WHAT IS NEEDED:
Copy out each line of the data that holds the string "space".

DATA FOR THIS EXERCISE:

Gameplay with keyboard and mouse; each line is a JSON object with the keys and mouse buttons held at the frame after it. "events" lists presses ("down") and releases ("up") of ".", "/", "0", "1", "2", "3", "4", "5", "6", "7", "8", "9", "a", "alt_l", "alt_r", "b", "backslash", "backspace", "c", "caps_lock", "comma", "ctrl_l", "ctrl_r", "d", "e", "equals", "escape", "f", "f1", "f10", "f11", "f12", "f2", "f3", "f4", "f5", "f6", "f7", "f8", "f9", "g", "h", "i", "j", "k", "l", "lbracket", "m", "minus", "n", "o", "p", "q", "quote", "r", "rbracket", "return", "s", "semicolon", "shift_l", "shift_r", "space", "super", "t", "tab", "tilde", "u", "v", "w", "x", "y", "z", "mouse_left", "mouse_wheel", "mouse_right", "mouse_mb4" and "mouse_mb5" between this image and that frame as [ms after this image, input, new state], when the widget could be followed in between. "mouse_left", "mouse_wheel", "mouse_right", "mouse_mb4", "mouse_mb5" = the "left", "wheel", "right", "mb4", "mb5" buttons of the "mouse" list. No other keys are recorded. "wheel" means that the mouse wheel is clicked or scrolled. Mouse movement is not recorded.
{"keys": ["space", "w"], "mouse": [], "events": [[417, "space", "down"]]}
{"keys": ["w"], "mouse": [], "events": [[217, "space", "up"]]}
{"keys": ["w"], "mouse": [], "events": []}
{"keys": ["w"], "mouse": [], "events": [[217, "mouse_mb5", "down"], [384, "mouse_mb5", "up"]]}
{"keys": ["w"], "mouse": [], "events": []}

ANSWER SECTION:
Gameplay with keyboard and mouse; each line is a JSON object with the keys and mouse buttons held at the frame after it. "events" lists presses ("down") and releases ("up") of ".", "/", "0", "1", "2", "3", "4", "5", "6", "7", "8", "9", "a", "alt_l", "alt_r", "b", "backslash", "backspace", "c", "caps_lock", "comma", "ctrl_l", "ctrl_r", "d", "e", "equals", "escape", "f", "f1", "f10", "f11", "f12", "f2", "f3", "f4", "f5", "f6", "f7", "f8", "f9", "g", "h", "i", "j", "k", "l", "lbracket", "m", "minus", "n", "o", "p", "q", "quote", "r", "rbracket", "return", "s", "semicolon", "shift_l", "shift_r", "space", "super", "t", "tab", "tilde", "u", "v", "w", "x", "y", "z", "mouse_left", "mouse_wheel", "mouse_right", "mouse_mb4" and "mouse_mb5" between this image and that frame as [ms after this image, input, new state], when the widget could be followed in between. "mouse_left", "mouse_wheel", "mouse_right", "mouse_mb4", "mouse_mb5" = the "left", "wheel", "right", "mb4", "mb5" buttons of the "mouse" list. No other keys are recorded. "wheel" means that the mouse wheel is clicked or scrolled. Mouse movement is not recorded.
{"keys": ["space", "w"], "mouse": [], "events": [[417, "space", "down"]]}
{"keys": ["w"], "mouse": [], "events": [[217, "space", "up"]]}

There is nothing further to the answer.